Rehman went on to allege that India under Operation Sindoor sought to go on war with Pakistan and impose collective punishment, but Hakim pointed out that Jaish-e-Mohammed itself acknowledged that family members of its chief, Masood Azhar, were killed in an Indian airstrike, confirming that terrorists were indeed present at the site that Pakistan presented as innocuous.
And I ask the Senator about Pakistan's long history of terrorism within the country. pic.twitter.com/pOXwTPx0Bh — Yalda Hakim (@SkyYaldaHakim) June 9, 2025
When Rehman played the victim card and said that Pakistan was the biggest victim of terrorism and was waging the biggest ground war against terrorism in the world, Hakim reminded her that Pakistan had supported the Taliban and the Islamist group would have never taken over Afghanistan without Pakistan's support.

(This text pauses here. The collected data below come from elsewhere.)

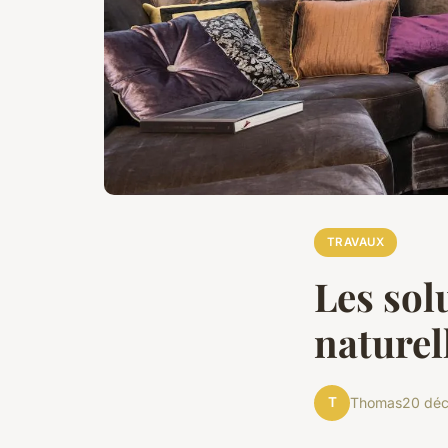
TRAVAUX
Les sol
naturel
T
Thomas
20 dé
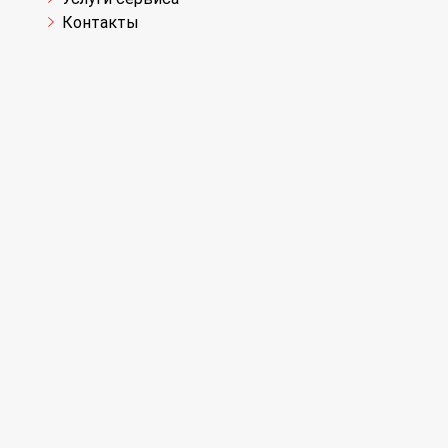
Контакты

When Rehman rejected the fact and Hakim persisted with her questions, Rehman simply said, 'I don't want to do it.'
This is at least the third senior Pakistani politician who has appeared for an interview with Hakim and given away the country's links to terrorism. Firstly, Pakistani Defence Minister Khawaja Asif admitted that Pakistan supported terrorism for decades and then Bilawal Bhutto, a former foreign minister, said that 'it's not a secret' that Pakistan has supported terrorism.